─── Recorded information ───
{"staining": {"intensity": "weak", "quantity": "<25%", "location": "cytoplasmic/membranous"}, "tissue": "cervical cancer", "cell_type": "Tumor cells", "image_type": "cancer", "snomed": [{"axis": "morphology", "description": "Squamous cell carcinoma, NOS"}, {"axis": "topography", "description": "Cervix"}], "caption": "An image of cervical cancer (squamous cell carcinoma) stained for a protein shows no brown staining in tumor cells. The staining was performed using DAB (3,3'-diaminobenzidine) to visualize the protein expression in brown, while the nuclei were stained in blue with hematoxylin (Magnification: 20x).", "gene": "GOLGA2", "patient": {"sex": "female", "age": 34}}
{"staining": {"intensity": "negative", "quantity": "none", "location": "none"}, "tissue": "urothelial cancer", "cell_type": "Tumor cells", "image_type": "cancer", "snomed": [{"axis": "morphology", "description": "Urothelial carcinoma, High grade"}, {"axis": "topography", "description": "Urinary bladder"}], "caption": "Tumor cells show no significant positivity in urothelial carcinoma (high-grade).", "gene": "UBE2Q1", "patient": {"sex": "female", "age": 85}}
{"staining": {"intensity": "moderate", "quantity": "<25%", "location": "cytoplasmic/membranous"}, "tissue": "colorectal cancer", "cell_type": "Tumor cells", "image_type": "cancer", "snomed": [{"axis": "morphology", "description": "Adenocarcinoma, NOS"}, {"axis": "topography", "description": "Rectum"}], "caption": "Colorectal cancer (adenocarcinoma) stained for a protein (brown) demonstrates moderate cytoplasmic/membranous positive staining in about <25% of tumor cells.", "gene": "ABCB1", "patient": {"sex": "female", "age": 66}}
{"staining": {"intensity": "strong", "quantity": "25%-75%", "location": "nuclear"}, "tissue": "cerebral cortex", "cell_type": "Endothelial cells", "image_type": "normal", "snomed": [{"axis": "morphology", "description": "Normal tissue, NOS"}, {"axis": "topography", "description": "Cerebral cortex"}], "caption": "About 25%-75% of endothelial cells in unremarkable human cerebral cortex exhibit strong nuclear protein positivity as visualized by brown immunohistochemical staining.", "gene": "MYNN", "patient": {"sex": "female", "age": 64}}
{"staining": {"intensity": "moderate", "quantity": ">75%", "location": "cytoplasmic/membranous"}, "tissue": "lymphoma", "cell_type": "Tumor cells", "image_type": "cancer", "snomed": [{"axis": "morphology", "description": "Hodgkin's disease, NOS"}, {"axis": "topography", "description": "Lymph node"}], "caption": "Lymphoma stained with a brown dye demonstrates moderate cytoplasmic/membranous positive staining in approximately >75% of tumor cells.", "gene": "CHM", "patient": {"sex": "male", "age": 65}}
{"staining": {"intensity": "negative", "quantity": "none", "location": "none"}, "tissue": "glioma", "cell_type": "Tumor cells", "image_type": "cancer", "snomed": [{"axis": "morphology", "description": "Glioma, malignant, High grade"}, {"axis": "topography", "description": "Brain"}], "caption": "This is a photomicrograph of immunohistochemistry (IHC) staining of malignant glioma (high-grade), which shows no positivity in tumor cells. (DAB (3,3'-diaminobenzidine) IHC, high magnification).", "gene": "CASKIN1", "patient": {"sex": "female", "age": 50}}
───
Assigned task = Write every record above out again exactly as it stands.

Answer space =
{"staining": {"intensity": "weak", "quantity": "<25%", "location": "cytoplasmic/membranous"}, "tissue": "cervical cancer", "cell_type": "Tumor cells", "image_type": "cancer", "snomed": [{"axis": "morphology", "description": "Squamous cell carcinoma, NOS"}, {"axis": "topography", "description": "Cervix"}], "caption": "An image of cervical cancer (squamous cell carcinoma) stained for a protein shows no brown staining in tumor cells. The staining was performed using DAB (3,3'-diaminobenzidine) to visualize the protein expression in brown, while the nuclei were stained in blue with hematoxylin (Magnification: 20x).", "gene": "GOLGA2", "patient": {"sex": "female", "age": 34}}
{"staining": {"intensity": "negative", "quantity": "none", "location": "none"}, "tissue": "urothelial cancer", "cell_type": "Tumor cells", "image_type": "cancer", "snomed": [{"axis": "morphology", "description": "Urothelial carcinoma, High grade"}, {"axis": "topography", "description": "Urinary bladder"}], "caption": "Tumor cells show no significant positivity in urothelial carcinoma (high-grade).", "gene": "UBE2Q1", "patient": {"sex": "female", "age": 85}}
{"staining": {"intensity": "moderate", "quantity": "<25%", "location": "cytoplasmic/membranous"}, "tissue": "colorectal cancer", "cell_type": "Tumor cells", "image_type": "cancer", "snomed": [{"axis": "morphology", "description": "Adenocarcinoma, NOS"}, {"axis": "topography", "description": "Rectum"}], "caption": "Colorectal cancer (adenocarcinoma) stained for a protein (brown) demonstrates moderate cytoplasmic/membranous positive staining in about <25% of tumor cells.", "gene": "ABCB1", "patient": {"sex": "female", "age": 66}}
{"staining": {"intensity": "strong", "quantity": "25%-75%", "location": "nuclear"}, "tissue": "cerebral cortex", "cell_type": "Endothelial cells", "image_type": "normal", "snomed": [{"axis": "morphology", "description": "Normal tissue, NOS"}, {"axis": "topography", "description": "Cerebral cortex"}], "caption": "About 25%-75% of endothelial cells in unremarkable human cerebral cortex exhibit strong nuclear protein positivity as visualized by brown immunohistochemical staining.", "gene": "MYNN", "patient": {"sex": "female", "age": 64}}
{"staining": {"intensity": "moderate", "quantity": ">75%", "location": "cytoplasmic/membranous"}, "tissue": "lymphoma", "cell_type": "Tumor cells", "image_type": "cancer", "snomed": [{"axis": "morphology", "description": "Hodgkin's disease, NOS"}, {"axis": "topography", "description": "Lymph node"}], "caption": "Lymphoma stained with a brown dye demonstrates moderate cytoplasmic/membranous positive staining in approximately >75% of tumor cells.", "gene": "CHM", "patient": {"sex": "male", "age": 65}}
{"staining": {"intensity": "negative", "quantity": "none", "location": "none"}, "tissue": "glioma", "cell_type": "Tumor cells", "image_type": "cancer", "snomed": [{"axis": "morphology", "description": "Glioma, malignant, High grade"}, {"axis": "topography", "description": "Brain"}], "caption": "This is a photomicrograph of immunohistochemistry (IHC) staining of malignant glioma (high-grade), which shows no positivity in tumor cells. (DAB (3,3'-diaminobenzidine) IHC, high magnification).", "gene": "CASKIN1", "patient": {"sex": "female", "age": 50}}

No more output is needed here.